(Stored entries)
.....

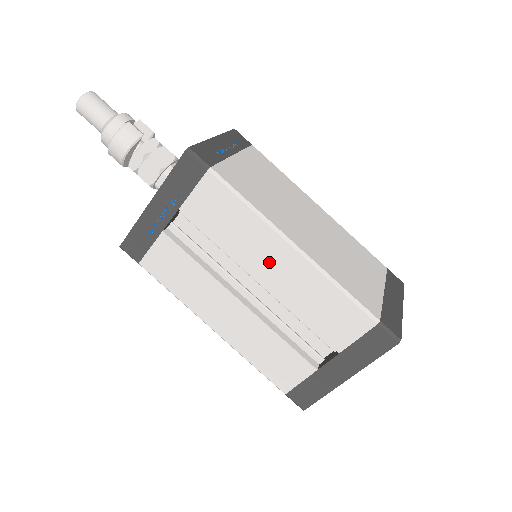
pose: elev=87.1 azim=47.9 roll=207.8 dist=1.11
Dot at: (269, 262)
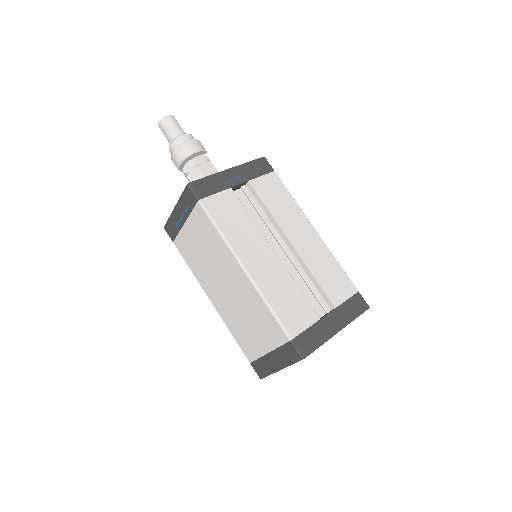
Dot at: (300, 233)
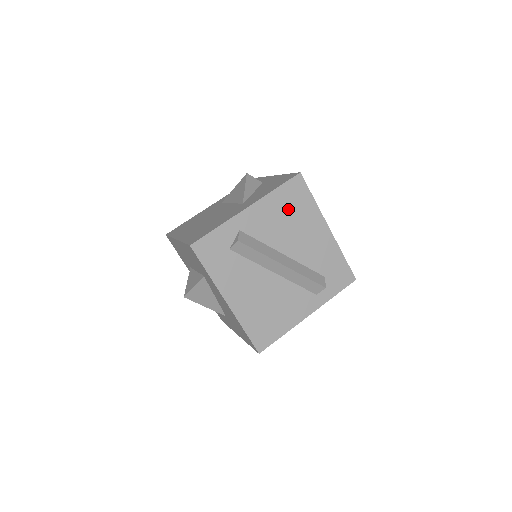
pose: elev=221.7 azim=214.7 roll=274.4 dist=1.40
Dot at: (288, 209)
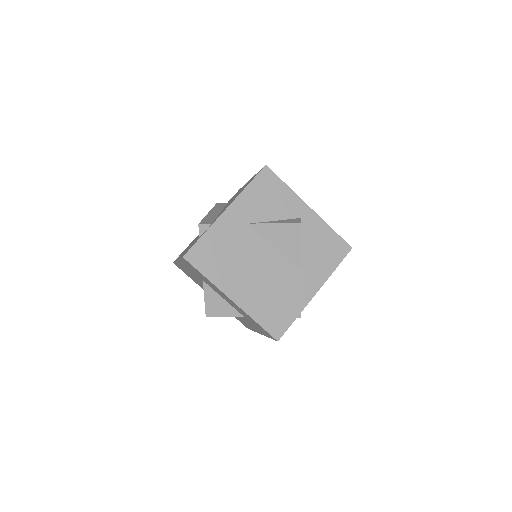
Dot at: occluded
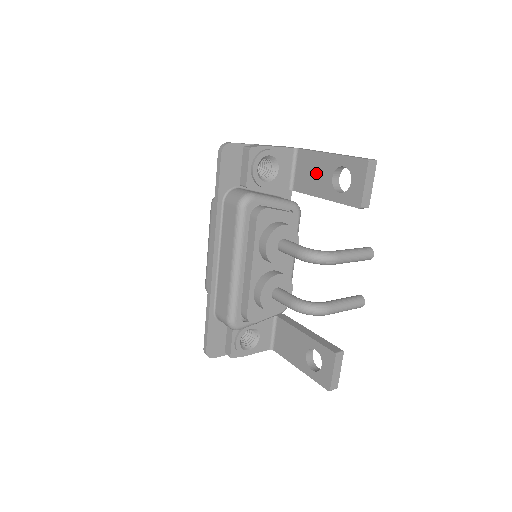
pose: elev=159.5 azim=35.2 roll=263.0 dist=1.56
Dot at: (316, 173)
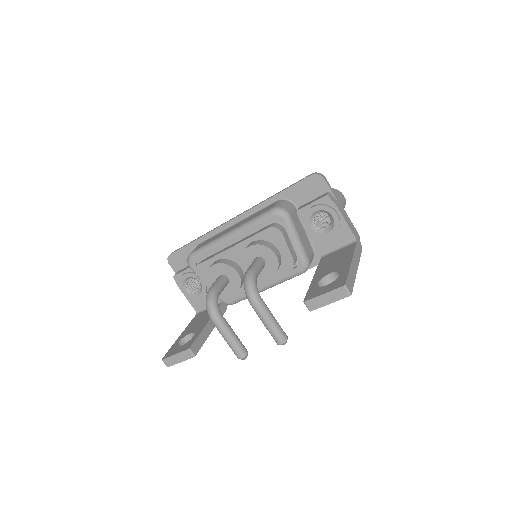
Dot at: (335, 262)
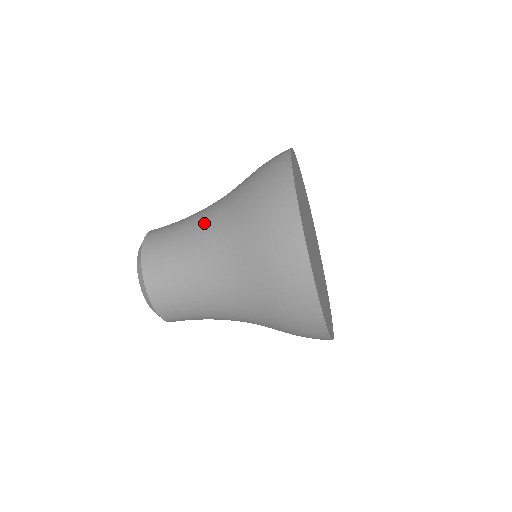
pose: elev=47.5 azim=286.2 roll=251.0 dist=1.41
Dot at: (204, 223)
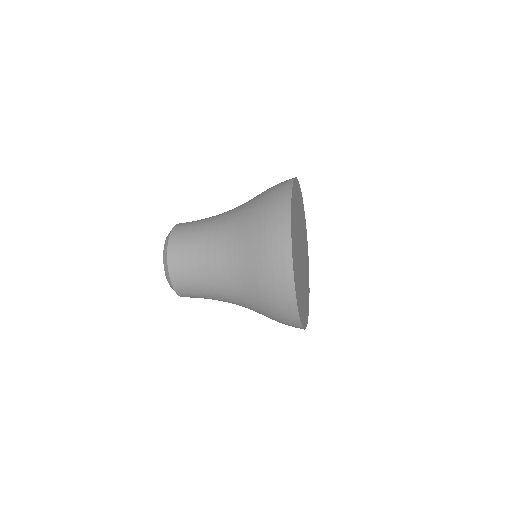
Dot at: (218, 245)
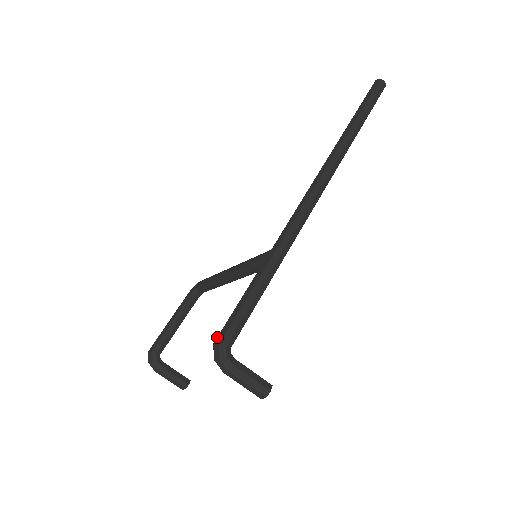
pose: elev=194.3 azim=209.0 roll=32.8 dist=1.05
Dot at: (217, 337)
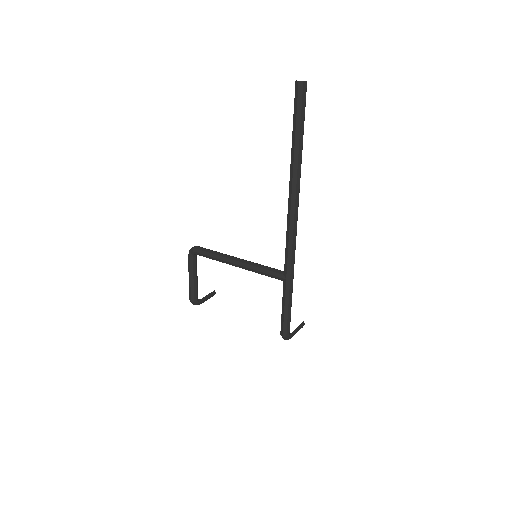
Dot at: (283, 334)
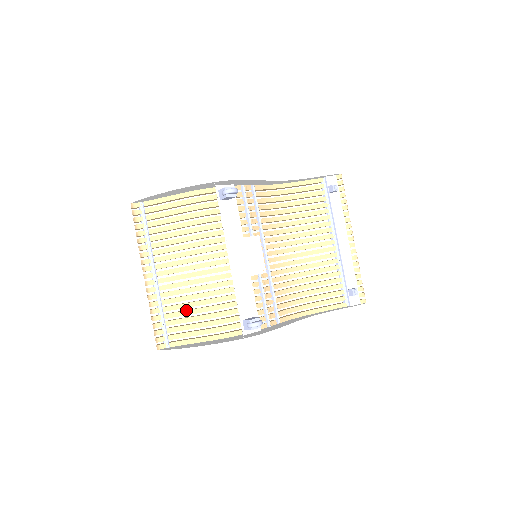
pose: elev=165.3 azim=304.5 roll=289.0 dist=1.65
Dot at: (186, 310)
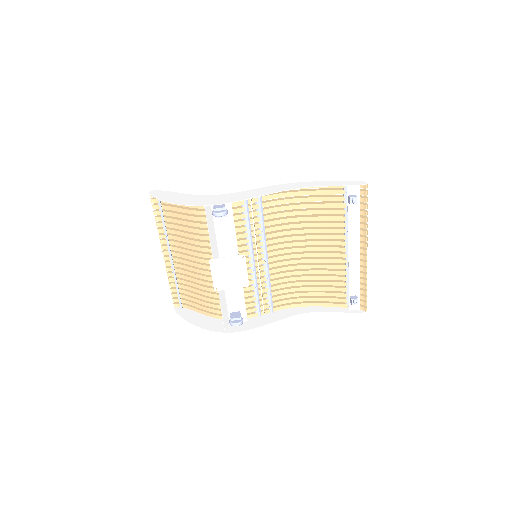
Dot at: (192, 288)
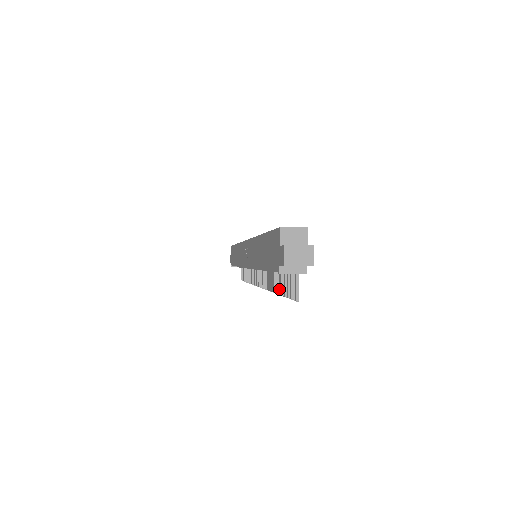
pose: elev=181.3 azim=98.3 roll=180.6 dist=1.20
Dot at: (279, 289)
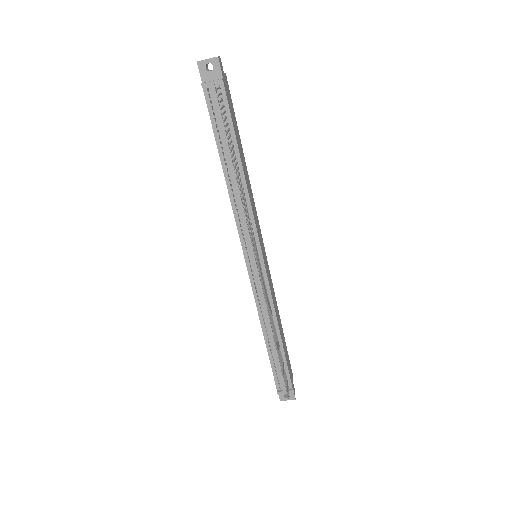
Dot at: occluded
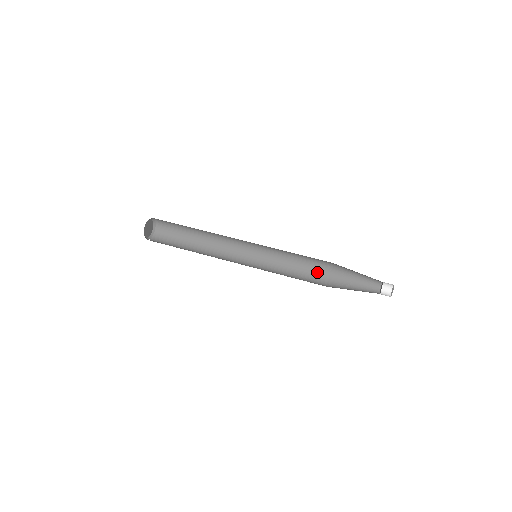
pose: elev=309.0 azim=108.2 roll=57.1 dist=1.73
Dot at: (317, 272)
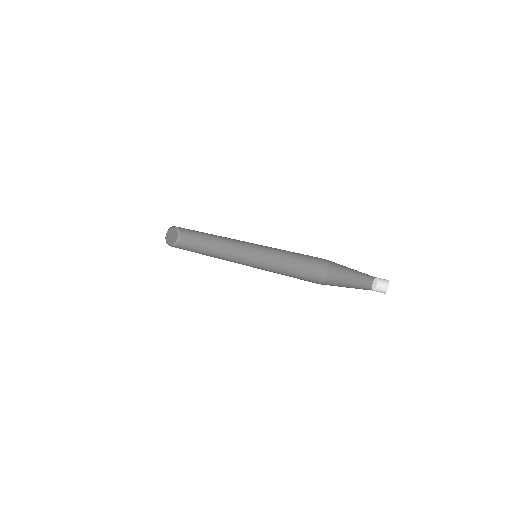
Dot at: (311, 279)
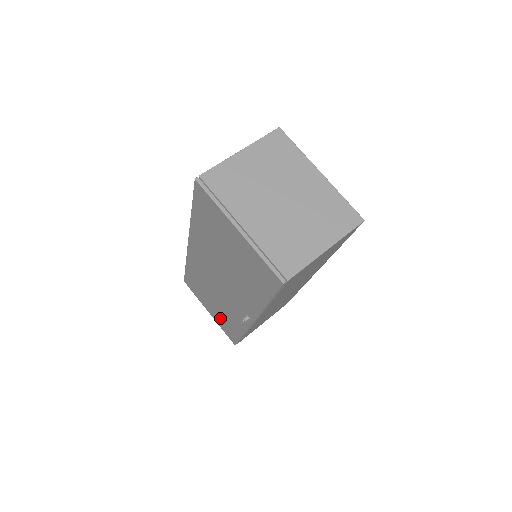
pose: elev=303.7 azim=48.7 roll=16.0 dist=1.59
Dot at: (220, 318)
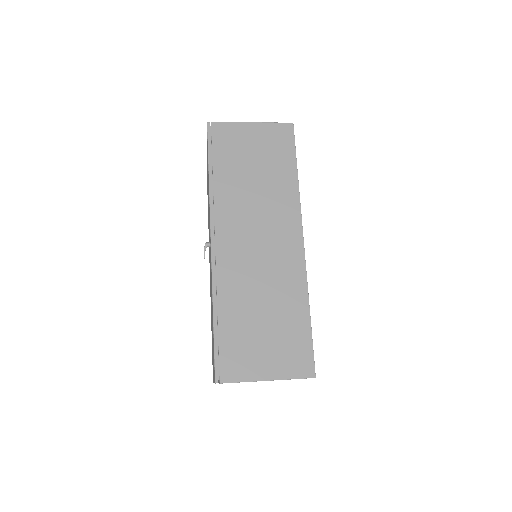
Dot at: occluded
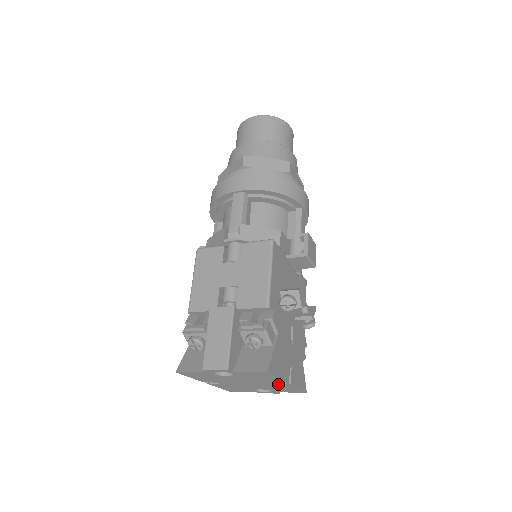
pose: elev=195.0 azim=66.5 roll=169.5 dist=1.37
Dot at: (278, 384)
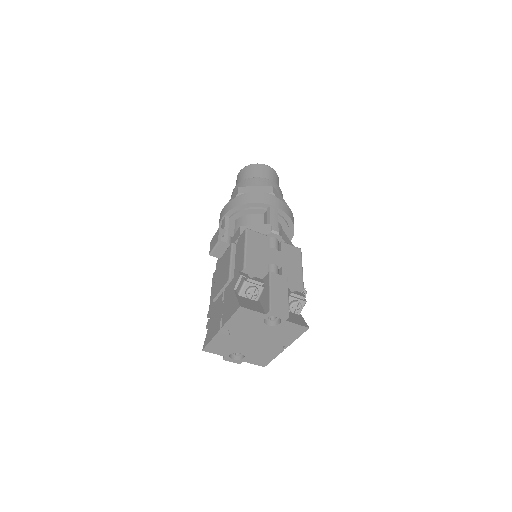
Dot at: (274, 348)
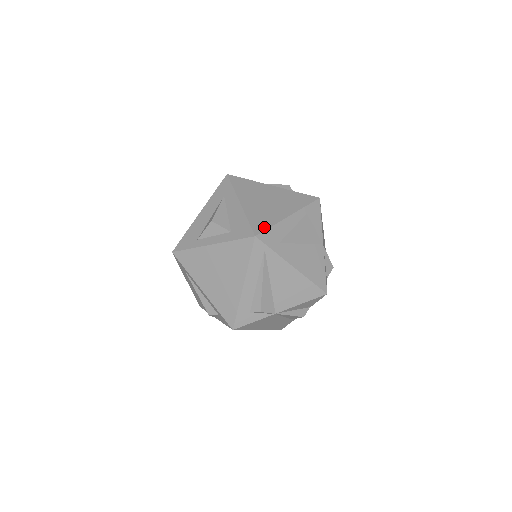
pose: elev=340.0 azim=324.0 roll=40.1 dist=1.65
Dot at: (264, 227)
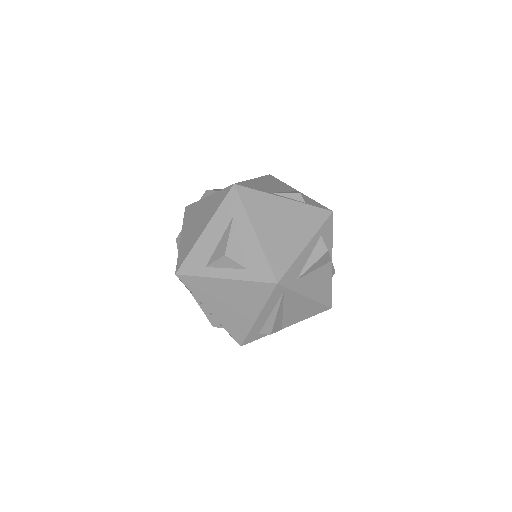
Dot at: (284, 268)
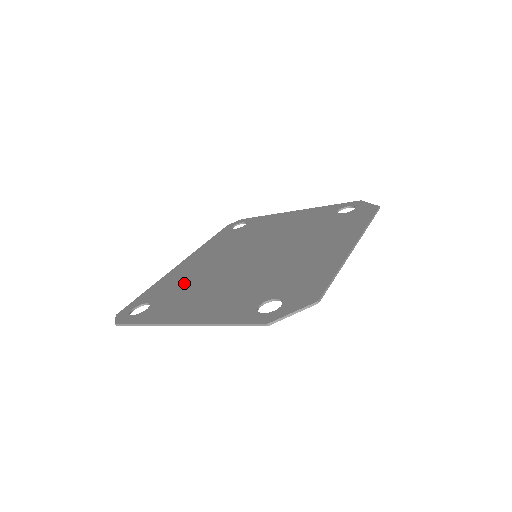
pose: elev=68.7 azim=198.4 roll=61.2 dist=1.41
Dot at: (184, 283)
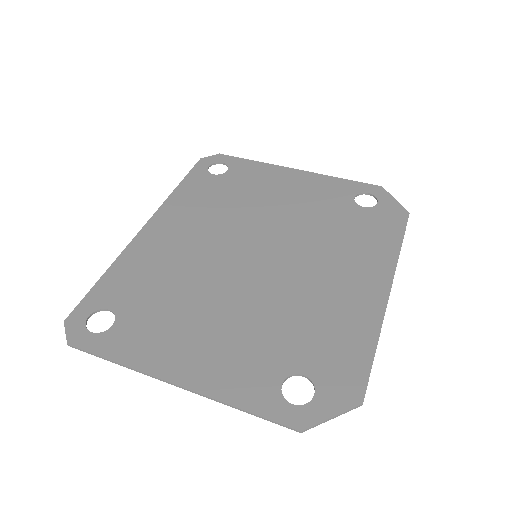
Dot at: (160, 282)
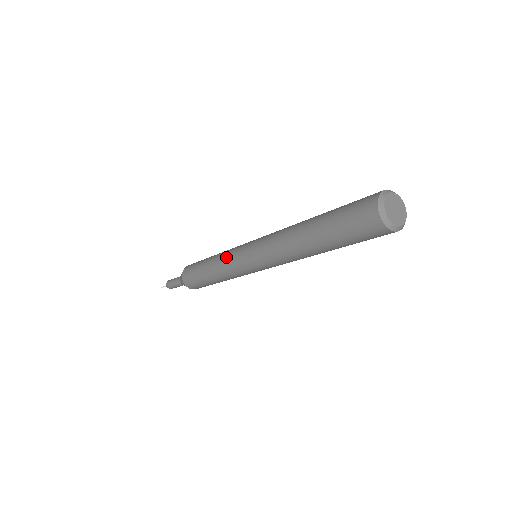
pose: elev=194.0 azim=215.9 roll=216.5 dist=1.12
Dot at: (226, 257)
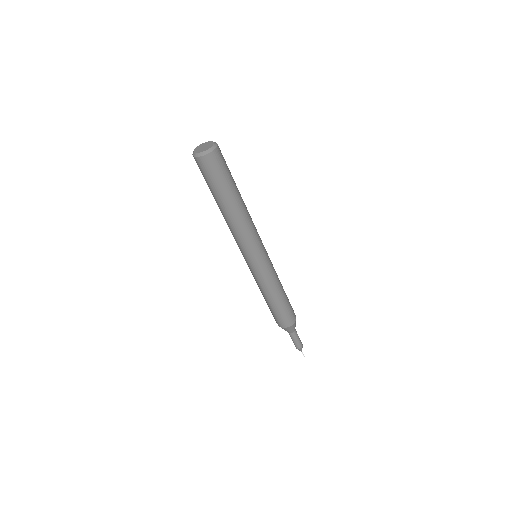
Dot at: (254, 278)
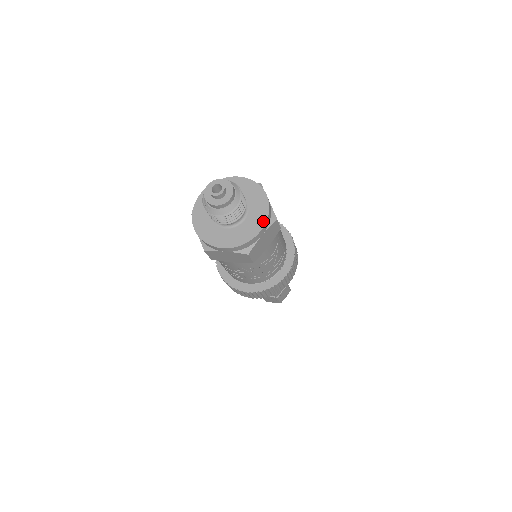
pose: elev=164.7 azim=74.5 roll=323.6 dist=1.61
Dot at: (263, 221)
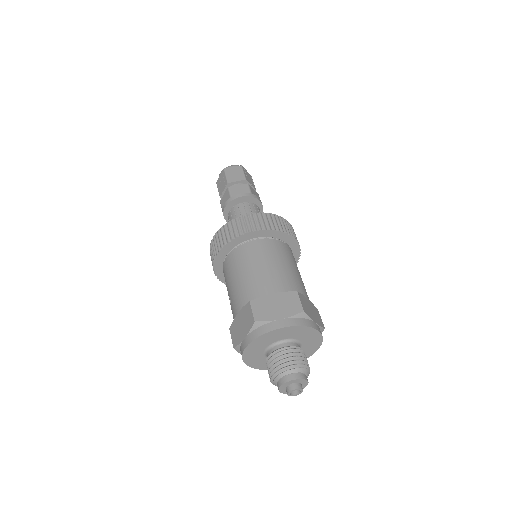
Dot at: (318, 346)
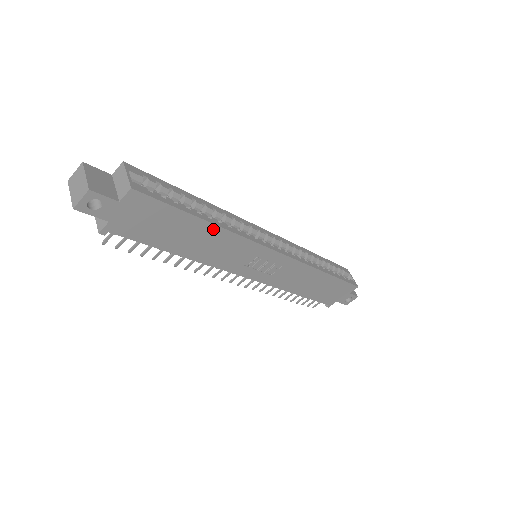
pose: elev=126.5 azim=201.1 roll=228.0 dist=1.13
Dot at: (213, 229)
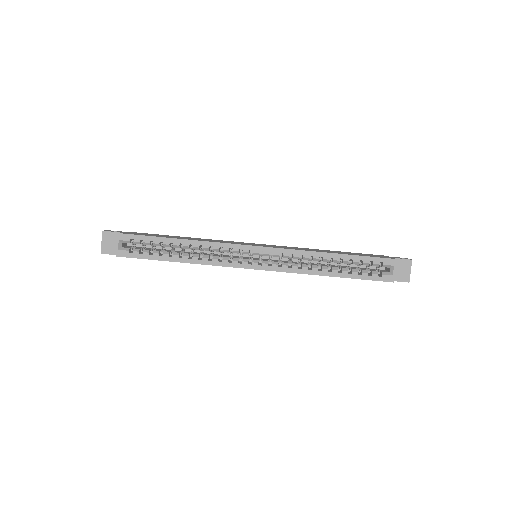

.....

• Task instructions: Copy the whole listing again, swapping "pose" for "camera" each time it appears and keeping everything else the same. Leave out the picture lines.

• Result of this exercise:
camera: elev=87.1 azim=47.9 roll=207.8 dist=1.11
Dot at: (269, 262)
Dot at: (300, 233)
camera: elev=221.7 azim=214.7 roll=274.4 dist=1.40
Dot at: (288, 209)
Dot at: occluded
camera: elev=159.5 azim=35.2 roll=263.0 dist=1.56
Dot at: (316, 173)
Dot at: (335, 262)
camera: elev=47.5 azim=286.2 roll=251.0 dist=1.41
Dot at: (204, 223)
Dot at: (218, 245)
camera: elev=194.3 azim=209.0 roll=32.8 dist=1.05
Dot at: (217, 337)
Dot at: (283, 334)
camera: elev=165.3 azim=304.5 roll=289.0 dist=1.65
Dot at: (186, 310)
Dot at: (192, 288)
camera: elev=181.3 azim=98.3 roll=180.6 dist=1.20
Dot at: (279, 289)
Dot at: occluded
camera: elev=309.0 azim=108.2 roll=57.1 dist=1.73
Dot at: (317, 272)
Dot at: (311, 279)
camera: elev=303.7 azim=48.7 roll=16.0 dist=1.59
Dot at: (220, 318)
Dot at: occluded
camera: elev=195.0 azim=66.5 roll=169.5 dist=1.37
Dot at: (278, 384)
Dot at: (274, 348)
camera: elev=340.0 azim=324.0 roll=40.1 dist=1.65
Dot at: (264, 227)
Dot at: (284, 268)
camera: elev=68.7 azim=198.4 roll=61.2 dist=1.41
Dot at: (184, 283)
Dot at: (160, 282)
camera: elev=194.0 azim=215.9 roll=216.5 dist=1.12
Dot at: (226, 257)
Dot at: (254, 278)
camera: elev=164.7 azim=74.5 roll=323.6 dist=1.61
Dot at: (263, 221)
Dot at: (318, 346)
camera: elev=126.5 azim=201.1 roll=228.0 dist=1.13
Dot at: (213, 229)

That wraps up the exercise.